Charles Ede Ltd - A brief history
Charles Ede sold his first antiquity in 1959. Twelve years earlier he had founded The Folio Society. This was (and remains) a publishing business which operated through mail order. Seeking other avenues to use the very large mailing list of the company he created Folio Fine Art, which offered all types of artwork apart from oil paintings but including sculpture, antique maps and fine bindings alongside watercolours, Old Master prints, modern engravings and drawings. Some of the leading London dealers in these areas gained their first experience working for FFA as it was known.
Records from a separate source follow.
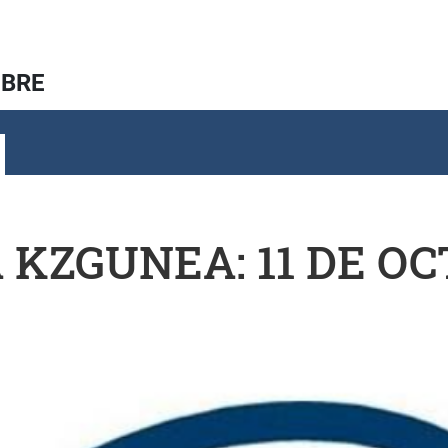
UBRE
 KZGUNEA: 11 DE O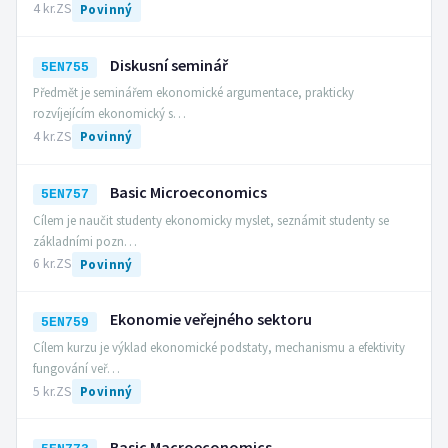
4 kr.
ZS
Povinný
Diskusní seminář
5EN755
Předmět je seminářem ekonomické argumentace, prakticky
rozvíjejícím ekonomický s…
4 kr.
ZS
Povinný
Basic Microeconomics
5EN757
Cílem je naučit studenty ekonomicky myslet, seznámit studenty se
základními pozn…
6 kr.
ZS
Povinný
Ekonomie veřejného sektoru
5EN759
Cílem kurzu je výklad ekonomické podstaty, mechanismu a efektivity
fungování veř…
5 kr.
ZS
Povinný
Basic Macroeconomics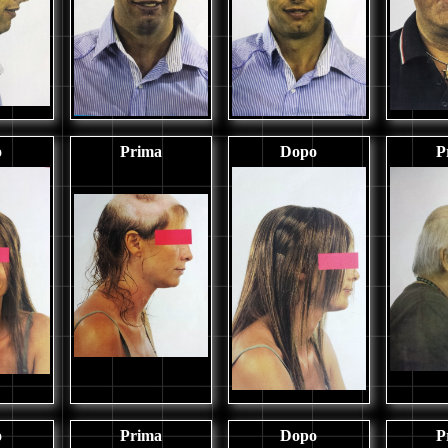
o
Prima
Dopo
P
o
Prima
Dopo
P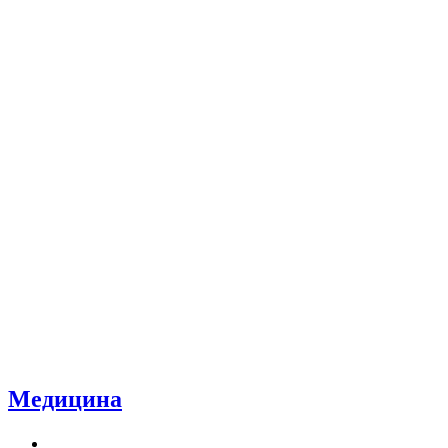
Медицина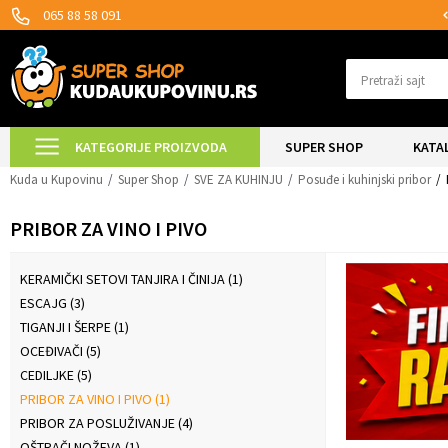
MOGUĆNOST ISPORUKE ZA 24H!
065 88 58 091
Pretraži sajt
KATEGORIJE PROIZVODA
SUPER SHOP
KATA
Kuda u Kupovinu
Super Shop
SVE ZA KUHINJU
Posuđe i kuhinjski pribor
PRIBOR ZA VINO I PIVO
KERAMIČKI SETOVI TANJIRA I ČINIJA
(1)
ESCAJG
(3)
TIGANJI I ŠERPE
(1)
OCEĐIVAČI
(5)
CEDILJKE
(5)
PRIBOR ZA VINO I PIVO
(1)
PRIBOR ZA POSLUŽIVANJE
(4)
OŠTRAČI NOŽEVA
(1)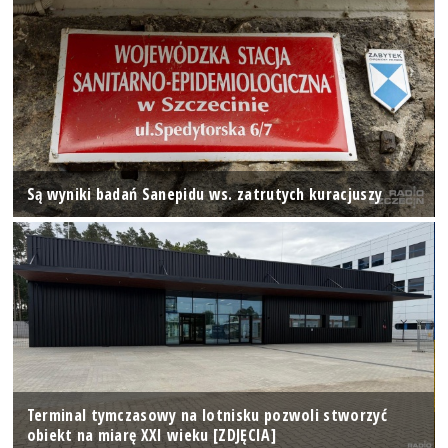
Są wyniki badań Sanepidu ws. zatrutych kuracjuszy
Terminal tymczasowy na lotnisku pozwoli stworzyć
obiekt na miarę XXI wieku [ZDJĘCIA]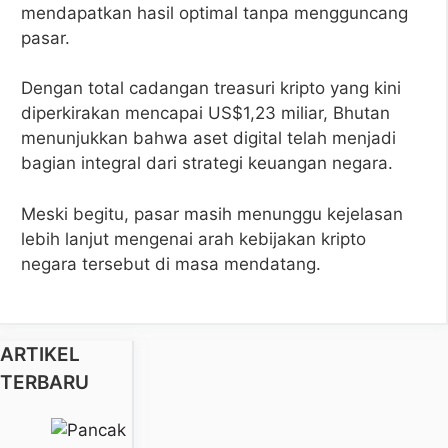
mendapatkan hasil optimal tanpa mengguncang
pasar.
Dengan total cadangan treasuri kripto yang kini
diperkirakan mencapai US$1,23 miliar, Bhutan
menunjukkan bahwa aset digital telah menjadi
bagian integral dari strategi keuangan negara.
Meski begitu, pasar masih menunggu kejelasan
lebih lanjut mengenai arah kebijakan kripto
negara tersebut di masa mendatang.
ARTIKEL
TERBARU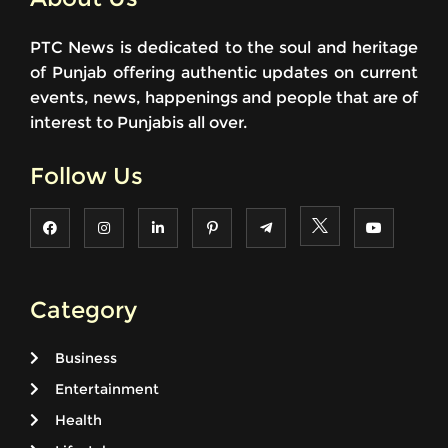
PTC News is dedicated to the soul and heritage
of Punjab offering authentic updates on current
events, news, happenings and people that are of
interest to Punjabis all over.
Follow Us
Category
Business
Entertainment
Health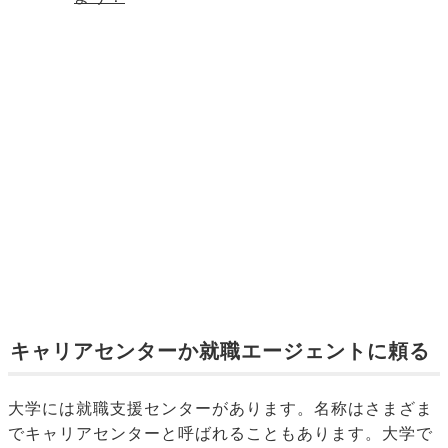
キャリアセンターか就職エージェントに頼る
大学には就職支援センターがあります。名称はさまざま
でキャリアセンターと呼ばれることもあります。大学で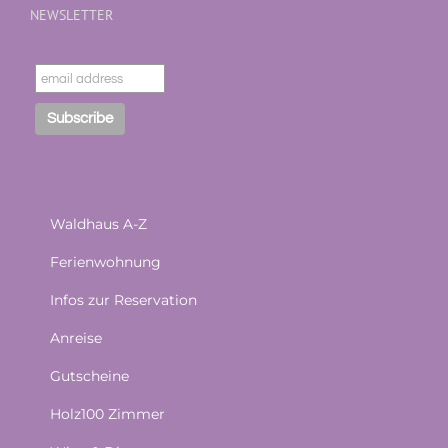
NEWSLETTER
Waldhaus A-Z
Ferienwohnung
Infos zur Reservation
Anreise
Gutscheine
Holz100 Zimmer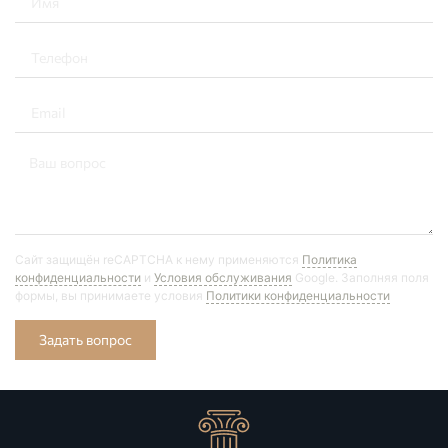
Сайт защищён reCAPTCHA к нему применяются
Политика
конфиденциальности
и
Условия обслуживания
Google. Заполняя поля
формы, вы принимаете условия
Политики конфиденциальности
Задать вопрос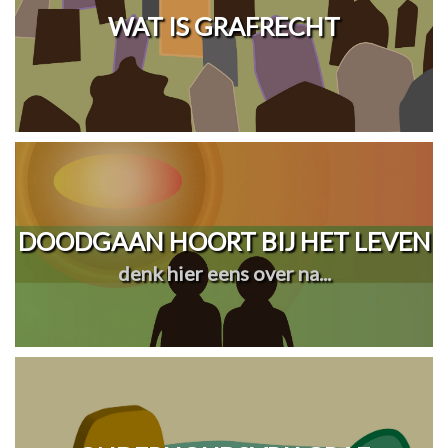
WAT IS GRAFRECHT
DOODGAAN HOORT BIJ HET LEVEN
denk hier eens over na...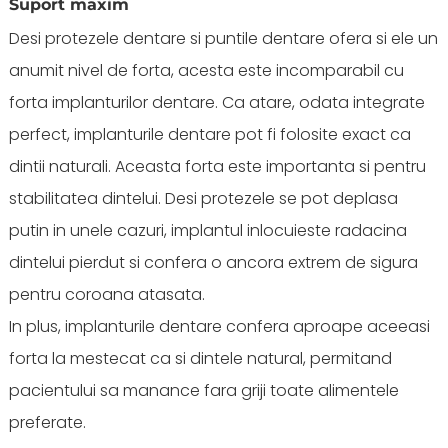
Suport maxim
Desi protezele dentare si puntile dentare ofera si ele un
anumit nivel de forta, acesta este incomparabil cu
forta implanturilor dentare. Ca atare, odata integrate
perfect, implanturile dentare pot fi folosite exact ca
dintii naturali. Aceasta forta este importanta si pentru
stabilitatea dintelui. Desi protezele se pot deplasa
putin in unele cazuri, implantul inlocuieste radacina
dintelui pierdut si confera o ancora extrem de sigura
pentru coroana atasata.
In plus, implanturile dentare confera aproape aceeasi
forta la mestecat ca si dintele natural, permitand
pacientului sa manance fara griji toate alimentele
preferate.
In the summer of 1959 he was trawling through the print dealers in Cecil Court when his eye was drawn to a Roman Red-Gloss Ware bowl marked at 3gns. Assuming it was a reproduction from the price, he was amazed when the shop owner indignantly informed him that it was original. Thus started a love affair with the art and artefacts of the ancient world. So involved did he become with antiquities that he sold Folio in 1971 and set up as a full-time dealer at 37 Brook Street under his own name. His formula was carried over from Folio: initially he produced ten small-format catalogues per year for sale by mail order. Although the gallery was open full time, the catalogue business formed by far the lion's share of the turnover.
In 1975 he was approached by Dent's, the publishers, who commissioned him to write a book. Collecting Antiquities - An Introductory Guide appeared in 1976 and was reprinted twice. Sadly the litho film would not withstand a third reprint and so it remains the only book which covers the whole subject in relation to classical and pre-classical antiquities from the Mediterranean civilizations.
His son James joined him in 1977 and in 1986 was appointed Managing Director. In 1990, following a mammoth battle against redevelopment of the site (which was won, although the victory was Pyrrhic as the business still had to move) we relocated to No. 20 Brook Street. Charles Ede died in 2002, having continued to work until three weeks before his death, and the company has always tried to remain true to his principles of offering provenanced, fully-researched material. Over the years more than 300 catalogues have been published. Although they now appear with less frequency, are in full colour (a change Charles resisted vigorously!) and are in a large format, the gallery has continued to strive to maintain a high level of scholarship. In this we are enormously helped by many academic friends.
The move to Three Kings' Yard in October 2014 has opened a new phase. We look forward to welcoming you there, or to the art fairs which we attend; TEFAF Maastricht in March, Masterpiece London in June, and TEFAF New York in October.